**Dataset entries**.
* * *

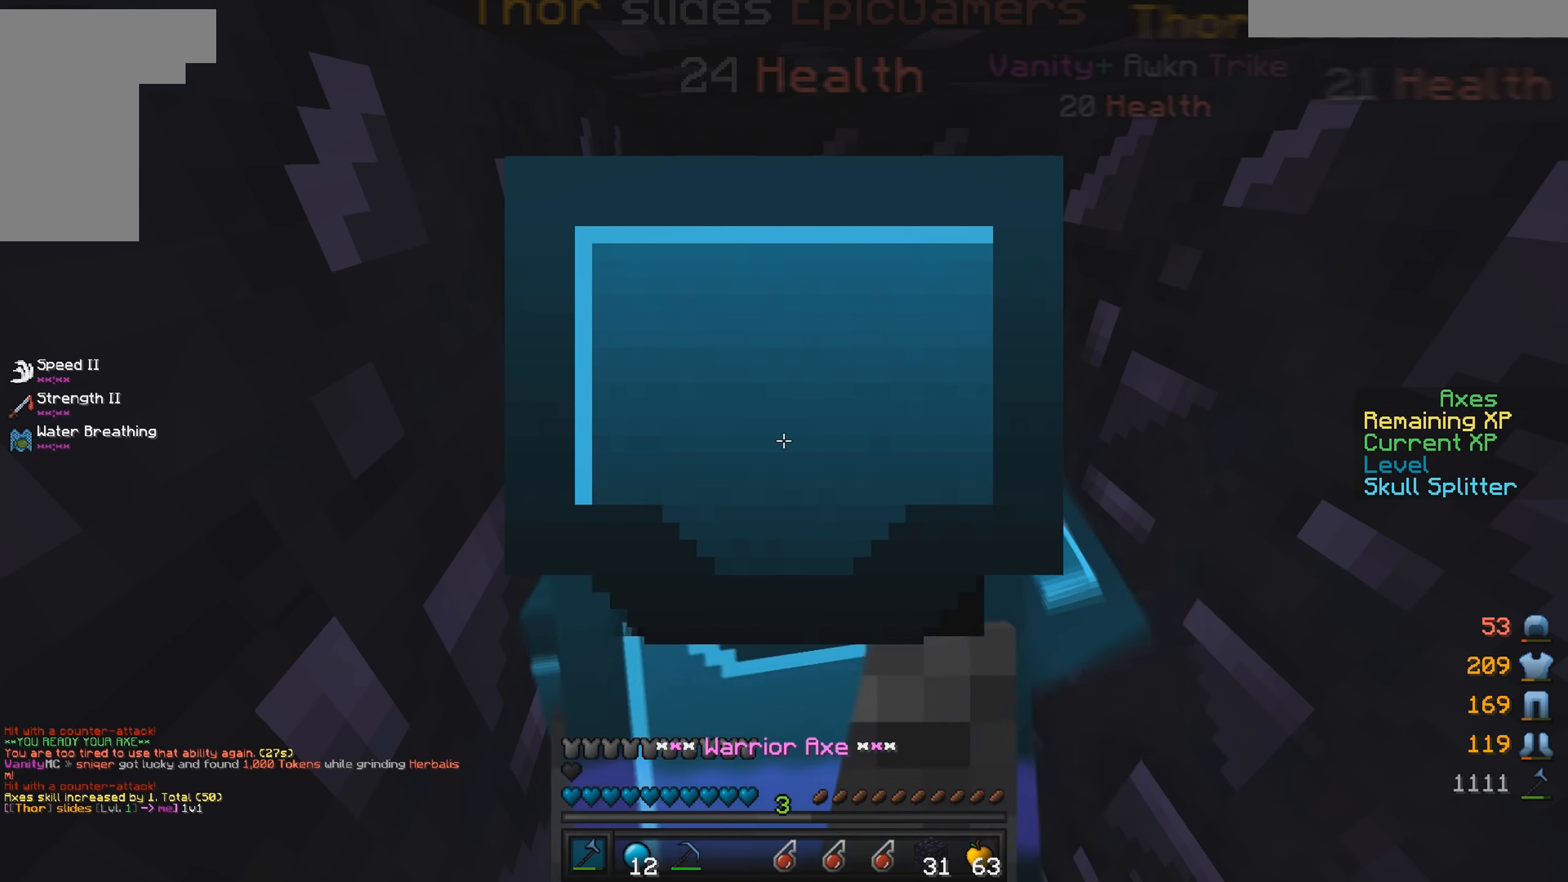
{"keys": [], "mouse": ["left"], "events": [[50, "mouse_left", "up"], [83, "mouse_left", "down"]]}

* * *

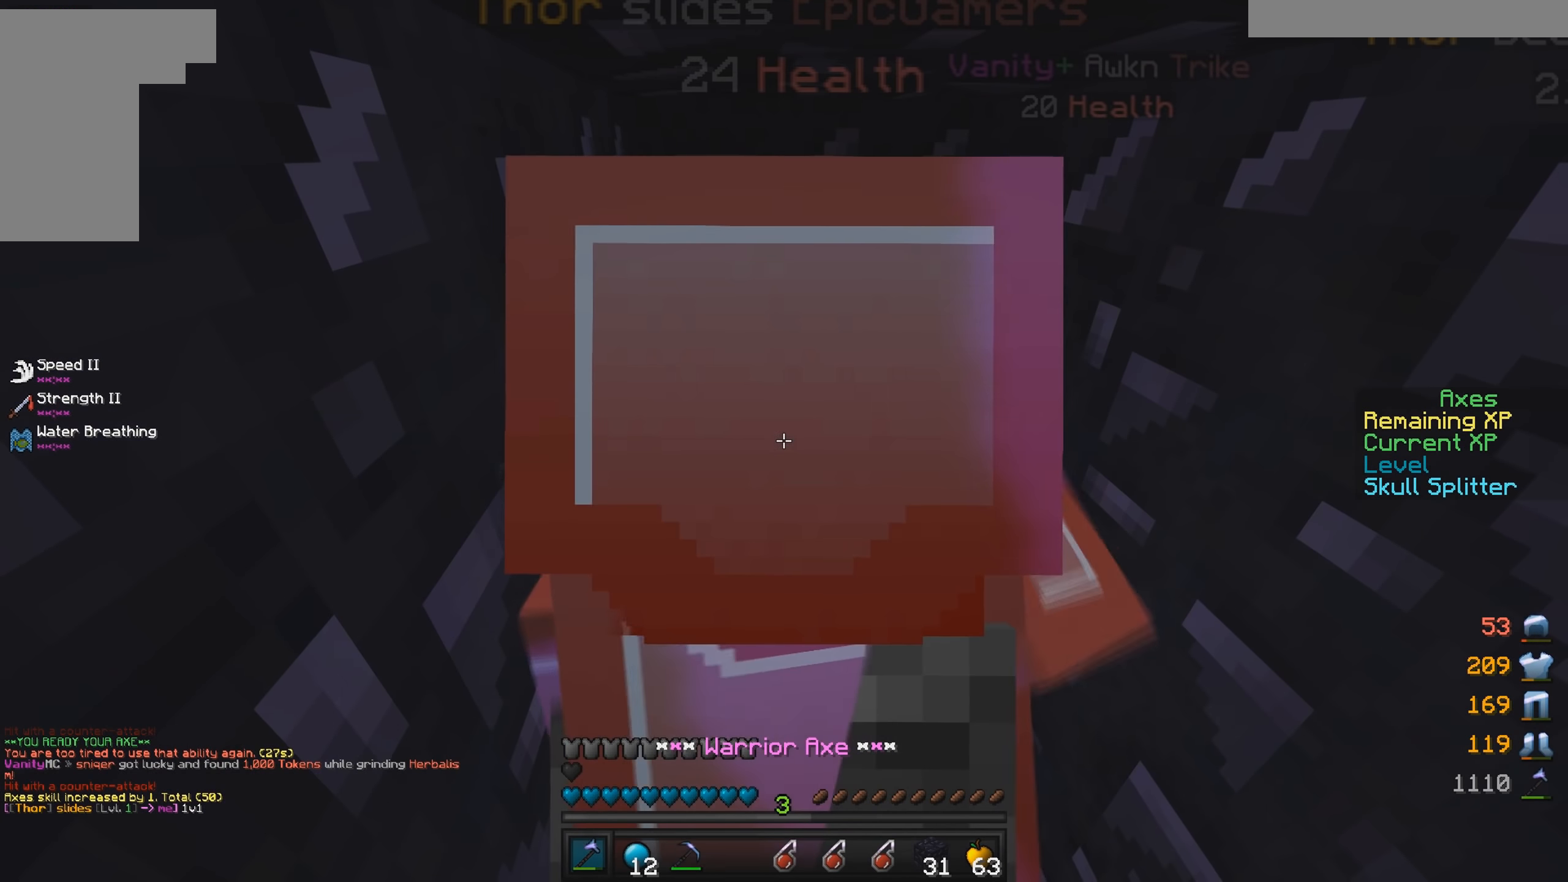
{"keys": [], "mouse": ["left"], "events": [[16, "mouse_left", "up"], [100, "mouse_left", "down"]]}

* * *

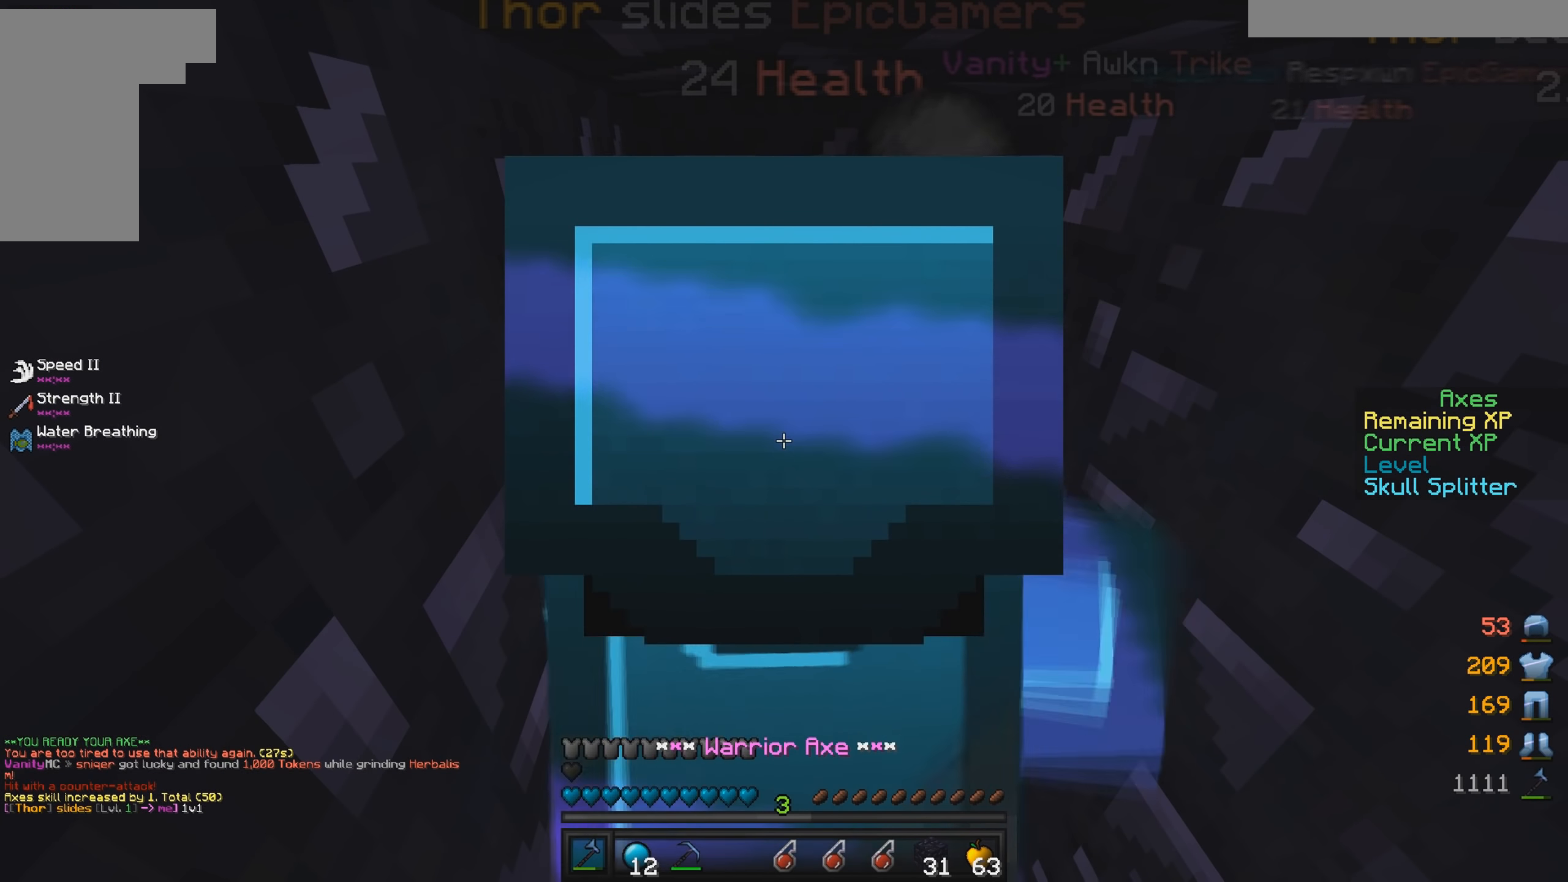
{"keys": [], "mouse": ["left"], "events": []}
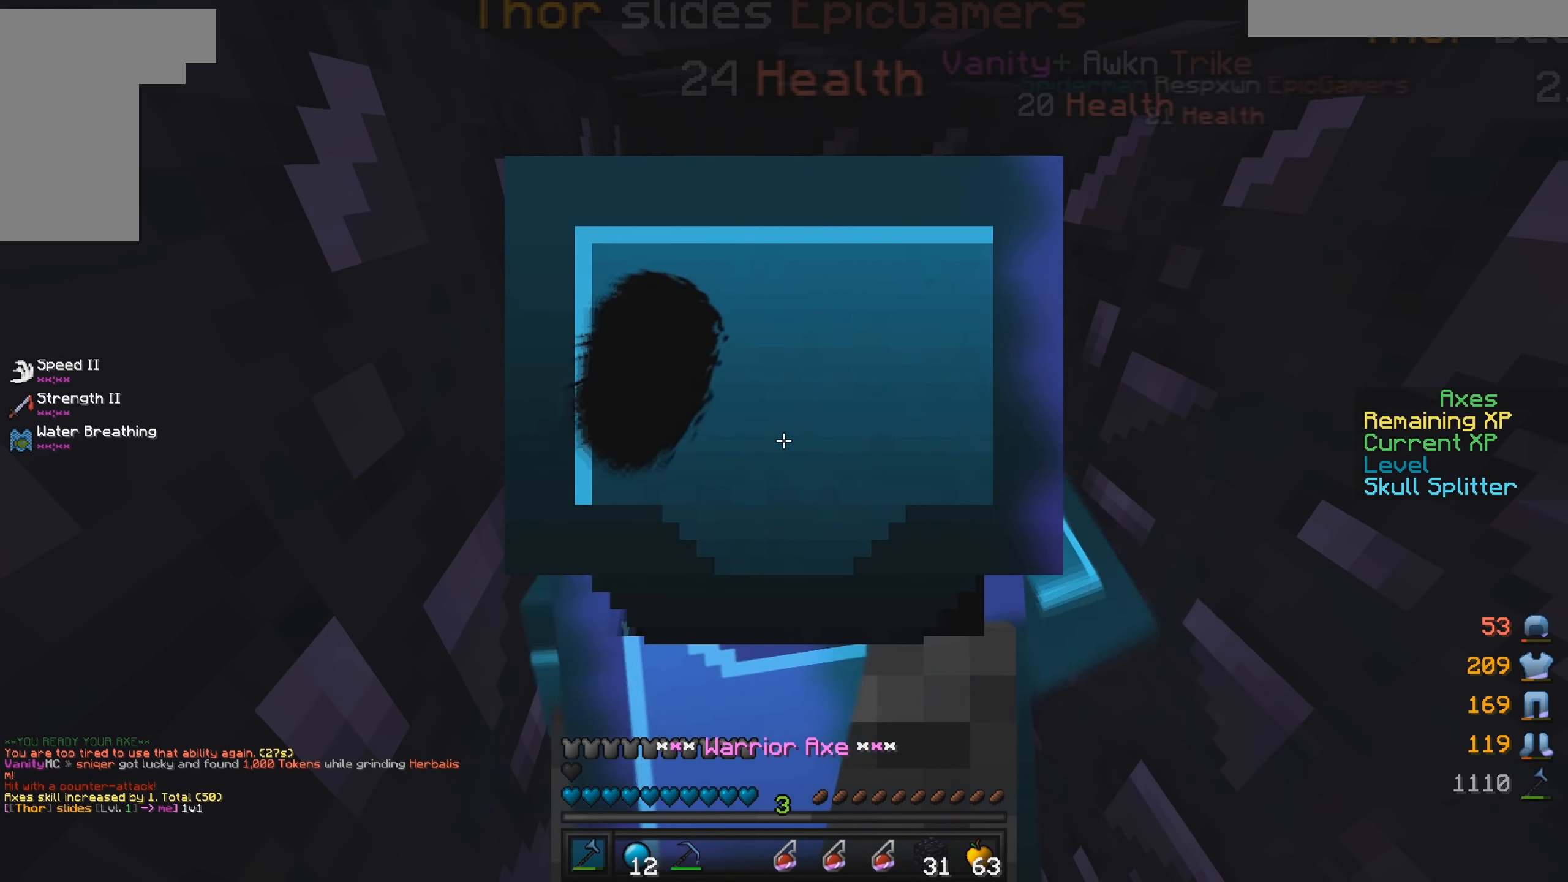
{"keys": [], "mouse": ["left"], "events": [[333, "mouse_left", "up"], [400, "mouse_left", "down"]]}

* * *

**What to work on**.
Copy out, from the material above, each line in which the string "down" is found.

**Result of the exercise**.
{"keys": [], "mouse": ["left"], "events": [[50, "mouse_left", "up"], [83, "mouse_left", "down"]]}
{"keys": [], "mouse": ["left"], "events": [[16, "mouse_left", "up"], [100, "mouse_left", "down"]]}
{"keys": [], "mouse": ["left"], "events": [[333, "mouse_left", "up"], [400, "mouse_left", "down"]]}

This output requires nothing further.